Some graduate students at Ohio State University at Columbus are resisting a new policy requiring them to submit their doctoral dissertations electronically for posting online. The students say they are worried that the works might not be published in print if they have already appeared on the Web.
Ohio State instituted the policy last fall. Archiving the dissertations online saves space in the library, officials say. They add that online dissertations are likely to be seen by more people than print versions are, which in turn would raise the profiles of both the university and the students.
Most important, says William A.T. Clark, associate dean of the Graduate School, the policy conforms to the mission of the university. “Our requirement is that a dissertation shall be a contribution to knowledge,” he says, “so there is an implication that it shall be available to the community at large.”
However, graduate students and administrators in the English and history departments -- where the stongest objections to the policy have been raised -- say posting the documents online could reduce the students’ chances of publishing the dissertations with journals or university presses.
If a dissertation is available on the Web, says Debra A. Moddelmog, a professor of English who directs graduate studies in English, “there is a question whether publishers will be equally inclined to publish it. It seems to be such an uncertain area that we are recommending our students not to put their dissertations online.”
The issue has also raised questions among students about how much control the university can assert over their work, she says. “Our concern is whether this is going to take control of the copyright out of the hands of the student and into the hands of the university. We feel like if we agree to let them do this, it will just lead to further slippage of the author’s rights to his or her works.”
One graduate student in history, who asked not to be named, also expressed the fear that the policy would increase the chances that someone might plagiarize a student’s online dissertation.
University Concessions
Ohio State has made some concessions.
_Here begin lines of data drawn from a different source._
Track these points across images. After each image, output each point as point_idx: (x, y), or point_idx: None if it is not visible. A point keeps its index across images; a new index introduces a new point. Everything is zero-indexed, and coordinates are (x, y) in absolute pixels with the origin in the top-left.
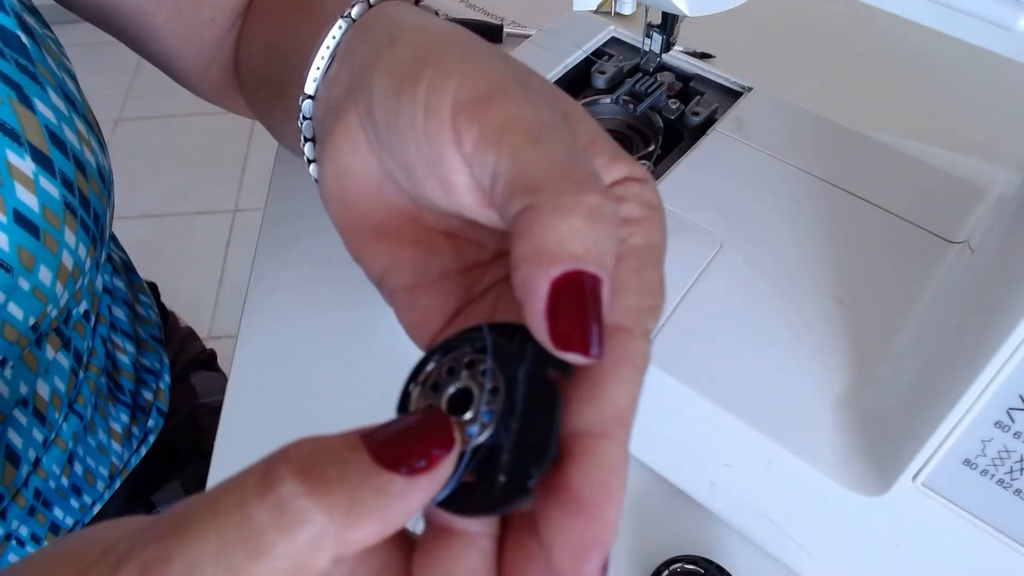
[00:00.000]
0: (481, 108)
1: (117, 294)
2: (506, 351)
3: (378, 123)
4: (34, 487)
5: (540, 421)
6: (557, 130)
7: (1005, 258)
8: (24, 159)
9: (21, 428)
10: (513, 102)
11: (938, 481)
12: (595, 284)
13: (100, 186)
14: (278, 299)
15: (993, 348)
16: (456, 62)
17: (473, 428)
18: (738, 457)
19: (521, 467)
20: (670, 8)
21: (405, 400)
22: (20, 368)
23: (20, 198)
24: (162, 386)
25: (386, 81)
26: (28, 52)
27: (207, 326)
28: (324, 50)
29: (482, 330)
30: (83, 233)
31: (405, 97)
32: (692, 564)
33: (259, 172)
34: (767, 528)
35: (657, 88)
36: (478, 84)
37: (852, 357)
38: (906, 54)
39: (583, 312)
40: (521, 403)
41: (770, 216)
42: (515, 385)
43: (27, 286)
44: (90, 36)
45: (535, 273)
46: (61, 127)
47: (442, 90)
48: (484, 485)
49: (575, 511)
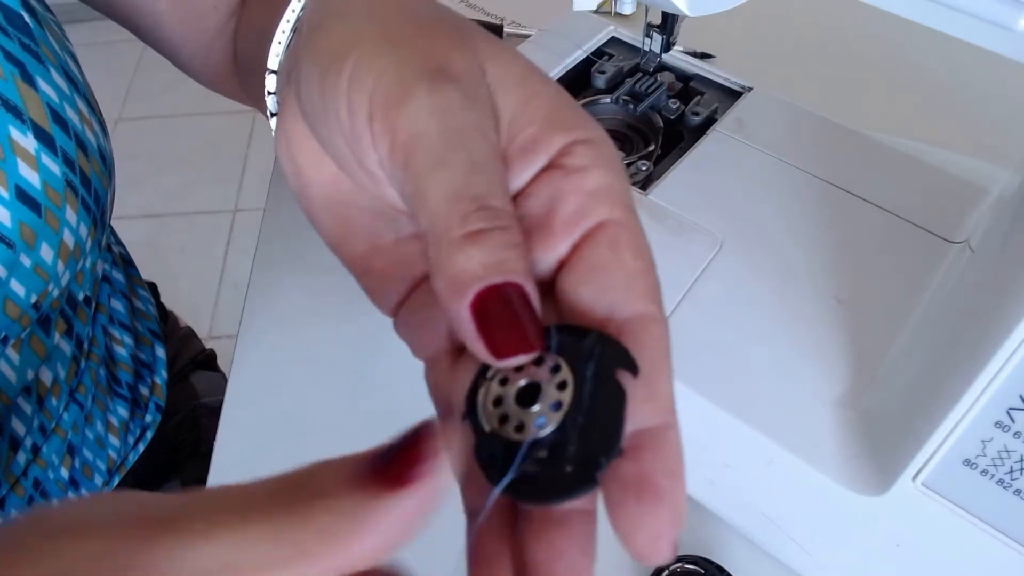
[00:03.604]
0: (392, 118)
1: (116, 286)
2: (575, 350)
3: (307, 113)
4: (33, 476)
5: (608, 416)
6: (462, 140)
7: (1005, 258)
8: (27, 136)
9: (24, 415)
10: (422, 112)
11: (938, 481)
12: (510, 290)
13: (101, 167)
14: (278, 299)
15: (993, 348)
16: (373, 56)
17: (540, 420)
18: (738, 457)
19: (589, 458)
20: (670, 8)
21: (473, 396)
22: (28, 354)
23: (22, 174)
24: (159, 381)
25: (311, 72)
26: (31, 31)
27: (207, 326)
28: (285, 24)
29: (551, 330)
30: (84, 212)
31: (328, 94)
32: (692, 564)
33: (259, 172)
34: (767, 528)
35: (657, 88)
36: (391, 86)
37: (852, 357)
38: (906, 54)
39: (510, 320)
40: (588, 399)
41: (770, 216)
42: (583, 382)
43: (29, 263)
44: (90, 36)
45: (454, 306)
46: (63, 106)
47: (361, 88)
48: (550, 474)
49: (653, 500)
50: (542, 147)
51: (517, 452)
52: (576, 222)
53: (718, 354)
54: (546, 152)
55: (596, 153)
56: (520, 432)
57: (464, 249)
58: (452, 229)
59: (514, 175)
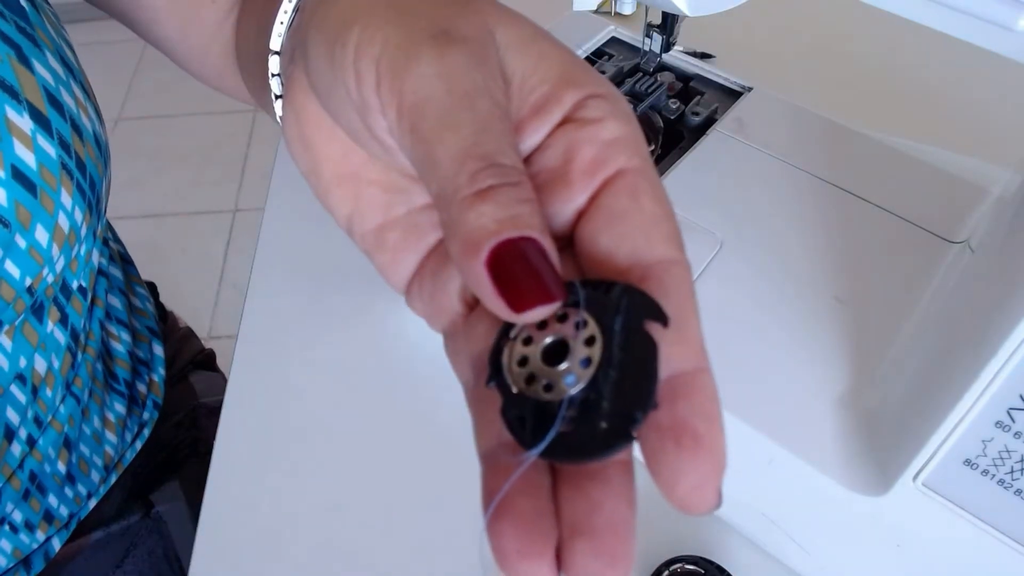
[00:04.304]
0: (399, 81)
1: (113, 282)
2: (601, 303)
3: (317, 87)
4: (30, 469)
5: (640, 369)
6: (469, 101)
7: (1005, 258)
8: (23, 116)
9: (18, 404)
10: (428, 75)
11: (939, 481)
12: (525, 244)
13: (96, 152)
14: (278, 299)
15: (993, 348)
16: (379, 23)
17: (570, 378)
18: (738, 457)
19: (624, 412)
20: (670, 8)
21: (497, 357)
22: (21, 341)
23: (18, 154)
24: (156, 379)
25: (318, 45)
26: (27, 16)
27: (207, 326)
28: (287, 3)
29: (574, 285)
30: (79, 197)
31: (337, 63)
32: (692, 564)
33: (259, 172)
34: (767, 528)
35: (657, 88)
36: (397, 51)
37: (852, 357)
38: (906, 54)
39: (528, 273)
40: (619, 353)
41: (770, 216)
42: (612, 336)
43: (24, 244)
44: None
45: (469, 266)
46: (59, 89)
47: (368, 55)
48: (585, 432)
49: (693, 447)
50: (555, 104)
51: (548, 412)
52: (594, 171)
53: (718, 354)
54: (560, 108)
55: (611, 106)
56: (549, 392)
57: (475, 207)
58: (462, 189)
59: (529, 133)
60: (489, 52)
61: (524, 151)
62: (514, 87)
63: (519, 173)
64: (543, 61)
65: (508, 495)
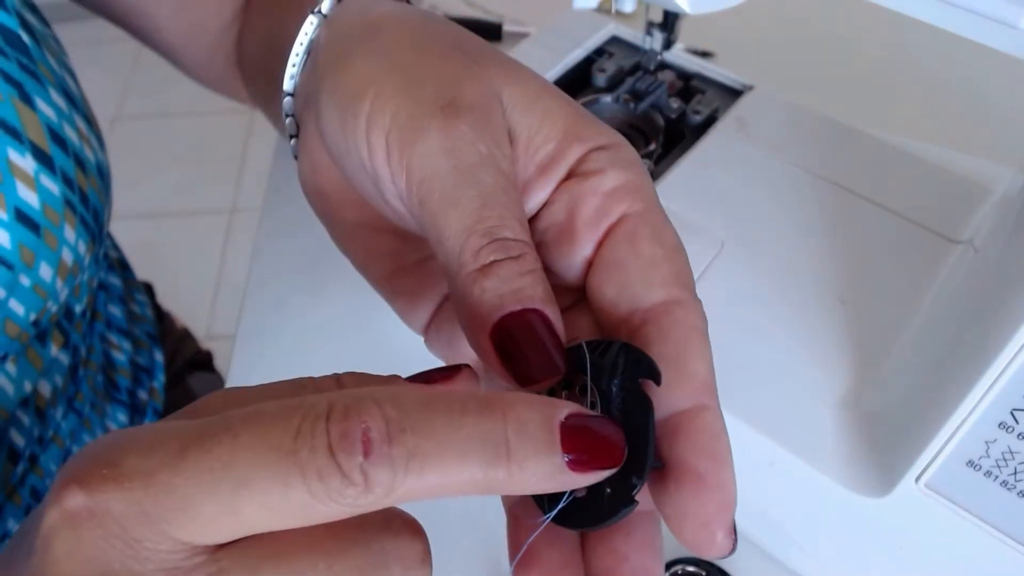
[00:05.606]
0: (407, 156)
1: (112, 291)
2: (598, 366)
3: (331, 151)
4: (31, 485)
5: (636, 431)
6: (473, 176)
7: (1009, 257)
8: (25, 157)
9: (23, 427)
10: (433, 150)
11: (941, 482)
12: (530, 316)
13: (99, 183)
14: (276, 299)
15: (997, 348)
16: (389, 95)
17: None
18: (740, 458)
19: (624, 478)
20: (671, 6)
21: None
22: (25, 366)
23: (21, 196)
24: (156, 385)
25: (331, 111)
26: (29, 51)
27: (204, 326)
28: (298, 46)
29: (581, 347)
30: (83, 230)
31: (349, 135)
32: (693, 566)
33: (257, 171)
34: (769, 529)
35: (658, 87)
36: (405, 125)
37: (855, 357)
38: (909, 52)
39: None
40: (616, 416)
41: (772, 215)
42: (609, 400)
43: (28, 283)
44: (87, 34)
45: (475, 340)
46: (62, 125)
47: (378, 128)
48: (592, 499)
49: (695, 486)
50: (560, 160)
51: None
52: (597, 222)
53: (719, 355)
54: (565, 164)
55: (612, 155)
56: None
57: (478, 282)
58: (466, 265)
59: (535, 192)
60: (495, 117)
61: (532, 209)
62: (520, 146)
63: (522, 245)
64: (548, 118)
65: (535, 546)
A student can request a delay of one to three years in the online posting of the dissertation, which allows more time to publish it. Officials are considering a five-year delay as well.
“The university has no interest in harming the careers of our students,” Mr. Clark says. Publishing the dissertations online will help foil plagiarists, he adds, because more people will have access to the dissertations and be able to recognize copied portions elsewhere.
But all dissertations at the university will go online sooner or later, he says. Ohio State has traditionally retained some intellectual-property rights to dissertations and students’ work in the sciences, he argues, because the research involved is often done with university grants and equipment.
Institutions have claimed intellectual-property rights to students’ work in the humanities less often, but Mr. Clark thinks that a case can be made for doing so. Graduate students are producing such work with the help of, and at the behest of, the university, he points out. Some of them are employed as teaching assistants or are supported by scholarships.
Ray K. Harris, a lawyer who handles copyright and patent cases for Fennemore Craig, one of the largest law firms in Arizona, has studied academic policies on intellectual property. A dissertation’s copyright can be transferred to a college in only two ways, he says: when the student enters into an agreement with the institution, or when the student is employed by the institution. “Absent one of those two things, the student would own the dissertation,” he says.
However, he says, the university still can require online publication for graduation.
“It’s a Catch-22,” Mr. Harris says. “The student can say, I’m not going to authorize you to publish it. By the same token, the university has the right to set the criteria for graduation. So the price for not publishing it could be not getting the degree.”